After the kids had gone back to class, Jack began reloading all the supplies and gear. He heard the click-click-clicking of a pair of heels, and his pulse jumped once as he thought Leah, but it wasn’t her. It was one of the teachers, coming around the back of his truck, seeking him out.
Rachel Moore was a pretty brunette he’d met at the gym. They’d been flirting back and forth for a few weeks now, and the last time they’d run into each other during a workout, she’d suggested maybe having a drink sometime.
“Heard about what happened at the Love Shack,” she said, carefully neutral.
Since this statement could cover a lot of ground, and he wasn’t sure if she was on a fishing expedition or simply making conversation, he made a noncommittal sound.
“People are saying you’re…engaged.”
Yep. Fishing expedition.
“Is it true?” she asked.
Jack looked into Rachel’s pretty green eyes and suppressed a sigh. A deal was a deal, and though Rachel wasn’t—as Leah had so delicately put it—a blond bimbo, Jack had agreed to the insanity. Sort of. “I’m not engaged,” he said. “But—”
“No, stop. I understand.” Her smile was a little forced now. “But you should have told me, Jack. When we were at the gym, we flirted. Or so I thought.” She shook her head. “I didn’t realize it was just flirting. My mistake.” With that, she turned on her heel and took her very hot self back inside the school.
Jack blew out a breath and headed around to the front of the truck, where Tim was waiting with a wide grin. “Hey, at least she didn’t toss her drink in your face.”
Jack narrowed his eyes, and Tim sighed. “Let me guess. The senior center again, right?”

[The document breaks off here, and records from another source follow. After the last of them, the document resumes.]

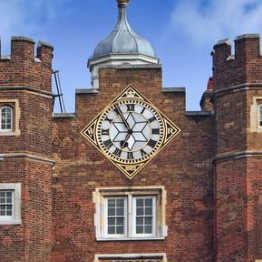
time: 6:54
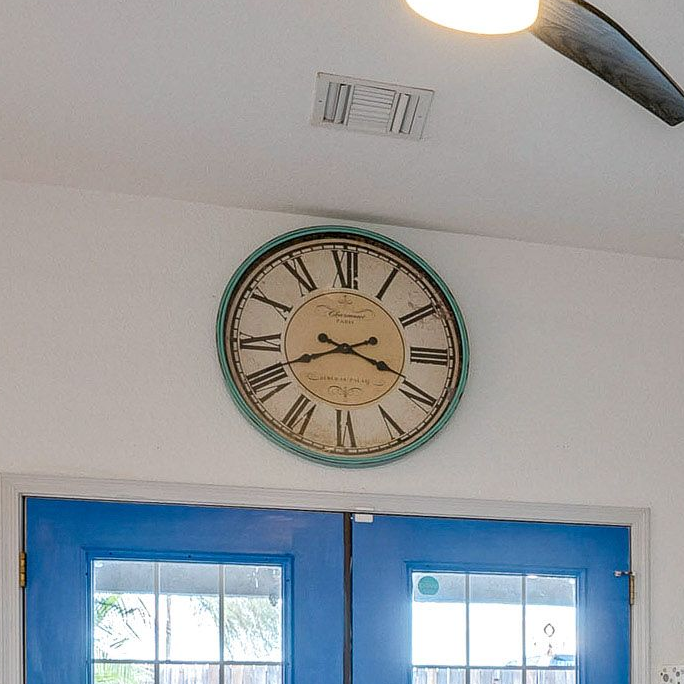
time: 3:41
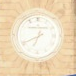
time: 6:40
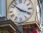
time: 3:52
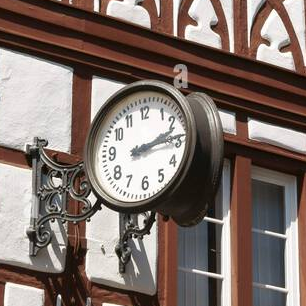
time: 2:14
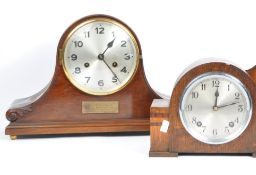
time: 1:23
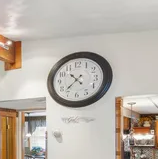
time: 10:37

Back at the station, they were in the middle of carrying hoses up and down the five flights of stairs on the training tower in the yard when the alarm went off.
They were sent to the senior center with reports of smoke pouring out of the kitchen. Knowing the seniors of Lucky Harbor, this could mean anything. Last year, Mrs. Burland had been making soup for herself when she’d had a heart attack. No one had known she was down until her soup had evaporated and the pan had caught fire. Mrs. Burland had lived. The kitchen, not so much.
Tim was in his seat, leaning forward, as excited as if he’d hit the lottery. “Please be a fire,” he said. “Please oh please be a fire.”
Ian slid him an annoyed look. “Remember, Rookie, follow our lead.”
“Let me take point this time,” Tim said. “Please?”
“No point,” Ian said. “LT’s point.”
But this time when they got there, the only person in the kitchen was Lucille, wearing a neon-green velour track suit and bright-white athletic shoes.
“Jesus,” Tim muttered, holding up a hand to block his eyes. “She’s brighter than the sun.”
Lucille gave him a Vanna White smile. “Hiya!” Then she snapped his picture.
“You reported a fire,” Jack said. “Where is it?”
Concentrating on her phone now, messing with the camera setting, Lucille was distracted. “I realize this is going to sound so wrong, but…” She looked at them. “Could you all take off your shirts?”